Compute the confidence interval using formula as follows:

$\text{Confidence interval}=\left[\widehat{p}\pm z\left(\sqrt{\frac{\widehat{p}\left(1-\widehat{p}\right)}{n}}\right)\right]$

where

$\begin{array}{l}\widehat{p}\text{ is the sample proportion}\\ z\text{ is the tabulated value for desired confidence interval}\\ n\text{ is the sample size}\end{array}$

Now, compute the 99% confidence interval as follows:

$\begin{array}{c}\text{Confidence interval}=\left[\widehat{p}\pm z\left(\sqrt{\frac{\widehat{p}\left(1-\widehat{p}\right)}{n}}\right)\right]\\ =\left[0.49\pm 2.58\left(\sqrt{\frac{0.49\left(1-0.49\right)}{1004}}\right)\right]\\ =\left(0.49\pm 0.041\right)\\ =\left(0.449,0.531\right)\end{array}$

Interpretation: It can be concluded with 99% confidence that proportion of American adults who reported looking for information on food labels about whether the food they are purchasing is organic lies between 45% and 53%.

Section 5

To find: The comparison of confidence intervals obtained in sections 1, 2, 3, and 4.
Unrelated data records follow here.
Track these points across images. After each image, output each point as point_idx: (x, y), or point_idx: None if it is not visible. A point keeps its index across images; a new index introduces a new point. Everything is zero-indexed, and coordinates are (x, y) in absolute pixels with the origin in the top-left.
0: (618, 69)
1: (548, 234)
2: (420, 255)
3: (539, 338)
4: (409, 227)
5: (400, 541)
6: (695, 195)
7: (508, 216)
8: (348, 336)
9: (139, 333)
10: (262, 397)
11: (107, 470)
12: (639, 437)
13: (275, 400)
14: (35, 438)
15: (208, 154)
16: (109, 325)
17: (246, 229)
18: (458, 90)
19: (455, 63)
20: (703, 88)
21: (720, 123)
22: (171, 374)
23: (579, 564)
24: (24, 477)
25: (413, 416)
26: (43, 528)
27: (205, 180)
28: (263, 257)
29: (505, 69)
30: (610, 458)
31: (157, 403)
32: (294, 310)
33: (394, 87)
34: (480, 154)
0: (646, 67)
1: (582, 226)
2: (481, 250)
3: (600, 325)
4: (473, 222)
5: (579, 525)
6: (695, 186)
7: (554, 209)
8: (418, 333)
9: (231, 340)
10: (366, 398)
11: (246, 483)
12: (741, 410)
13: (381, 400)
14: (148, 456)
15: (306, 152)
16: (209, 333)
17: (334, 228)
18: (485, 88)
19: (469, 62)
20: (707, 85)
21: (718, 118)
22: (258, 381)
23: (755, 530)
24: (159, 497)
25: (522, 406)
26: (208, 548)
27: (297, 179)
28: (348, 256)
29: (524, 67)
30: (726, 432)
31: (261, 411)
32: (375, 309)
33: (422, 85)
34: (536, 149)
Solution: The width of confidence interval widens with increase in confidence level.

Explanation:

Calculation:

Now, compute the width of the 70%, 80%, 90%, and 99% confidence intervals.

The width of 70% confidence interval is calculated as shown below:

$\begin{array}{c}70\%\text{ width}=\text{Upper limit}-\text{Lower limit}\\ =0.506-0.474\\ =0.032\end{array}$

The width of 80% confidence interval is calculated as shown below:

$\begin{array}{c}80\%\text{ width}=\text{Upper limit}-\text{Lower limit}\\ =0.510-0.470\\ =0.04\end{array}$

The width of 90% confidence interval is calculated as shown below:

$\begin{array}{c}90\%\text{ width}=\text{Upper limit}-\text{Lower limit}\\ =0.516-0.464\\ =0.052\end{array}$

The width of 99% confidence interval is calculated as shown below:

$\begin{array}{c}99\%\text{ width}=\text{Upper limit}-\text{Lower limit}\\ =0.531-0.449\\ =0.082\end{array}$

From the above calculations, it is clear that if there is an increase in the confidence level, then there is an increase in the width of the confidence interval.